His line: “Don’t worry, I’m clean.”
This is the most common tactic men try, according to the survey; 73.7 percent of guys think a self-reported clean bill of health is enough to convince you to ditch the rubber. “Men have a tendency to assume that if it looks normal, then everything’s OK,” says Vranich. “But STDs are often asymptomatic in men, so without being tested by a doctor, they may never know if there’s a problem.” Nothing kills the mood faster than dropping the S-bomb, so counter with quick, “Yeah, but there’s the whole pregnancy thing to worry about, too.” Then proceed to start opening the condom before he can argue with you.
His line: “You’re so sexy—I can’t wait. Let’s just do it.”
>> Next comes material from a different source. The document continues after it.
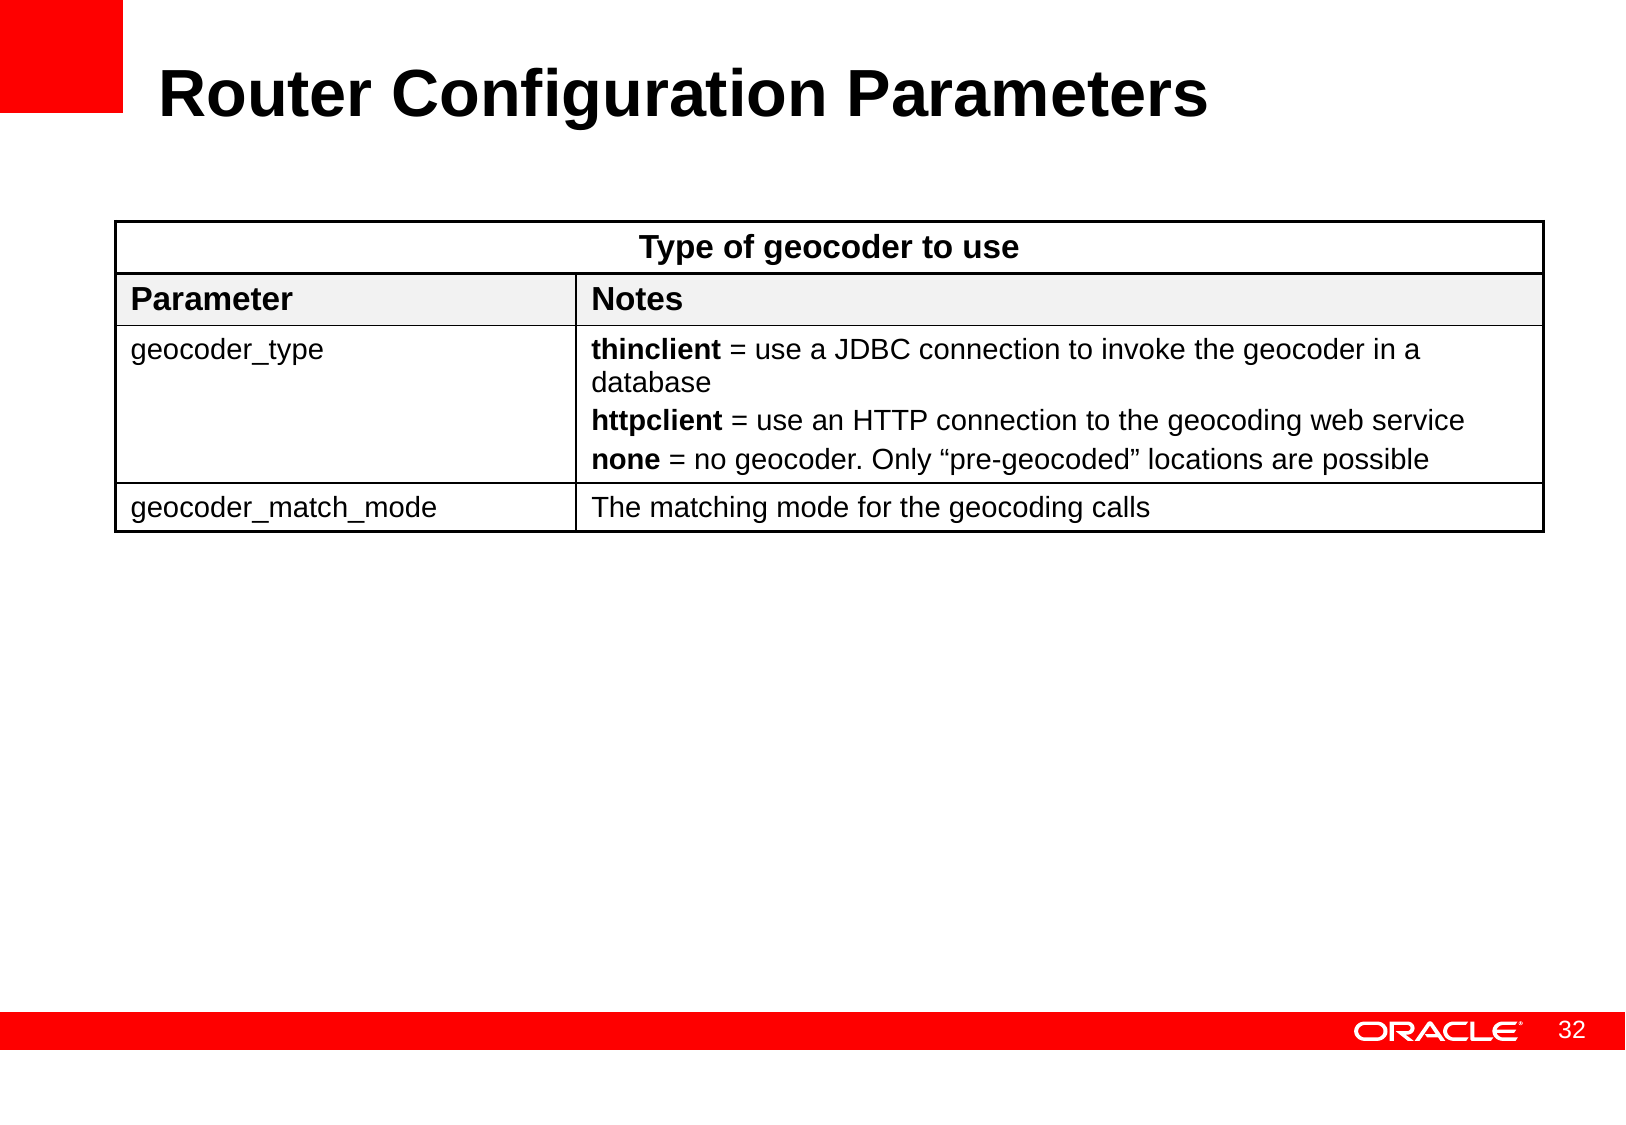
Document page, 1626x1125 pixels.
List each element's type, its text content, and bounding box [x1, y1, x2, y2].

Most men (73.2 percent, to be exact) think that if they can sweet-talk you, then you’ll agree to some condom-free action. “This is one of the more dangerous tactics since it’s easy to be charmed in the heat of the moment when hormones are rushing,” says Vranich. “Eliminate temptation by making it as easy as possible to stick to your plan.” Stash a few rubbers in your purse or bedside table ahead of time, for example, for easy access. Having some at arm’s reach will help you stay strong if he suggests getting frisky without suiting up—plus, being able to whip one out in a matter of seconds trumps his “we don’t have time to waste” card.
His line: “It’ll feel so much better without.”
It’s the oldest line in the book—and 50.3 percent of guys report having tried it. But, spoiler alert: It may not always be true. According to a recent study in The Journal of Sexual Medicine, both women and men enjoy sex as much with condoms as they do without. “Women may actually find that they can climax more regularly with condoms, too, since it alleviates some anxiety about pregnancy and STDs,” says Vranich. There’s plenty of pleasure-enhancing condom varieties out there (think ribbed, ultra-thin and body heat-activated) that can feel like a second-skin, so snag some from your nearby pharmacy and tell your guy you want to try them out to see how they work—that way using a condom is actually part of the fun.
His line: “Can I not wear a condom?”
Interestingly enough, 40 percent of men admit to taking a more blunt approach, flat-out asking for permission to go commando. “He’s probably thinking that if he puts you on the spot, you’ll be more likely to just go with it,” says Vranich. Fire back a response that’s equally direct—simply say, “Nope. No condom, no dice. That’s the deal.” It’s not exactly pillow talk, but you have to be firm. Otherwise, he may interpret hesitation as uncertainty and think he has some wiggle room, says Vranich.
His line: “What, you don’t trust me?”
The emotional play is a jerk move—but according to the survey, more than 34 percent of men have tried it. “Some men may genuinely feel offended by your insisting upon using a condom, while others may use this as a means of manipulation,” says Vranich. “Just explain that is has nothing to do with him personally and it’s just your non-negotiable policy.”
Those are the biggies, but others tactics men tried included deception (for example, claiming they’d been tested for STDs when they really hadn’t) and condom sabotage (like agreeing to use a condom and intentionally breaking it when putting one on—yikes). The bottom line: Whatever your policy on protection, you should be open with your partner about it and stick to your guns—no exceptions. “If your guy is still pushing for no condom after you’ve been upfront about your rules, it may be time to walk away,” says Vranich. “Safe sex is something you need to be on the same page about—no exceptions.”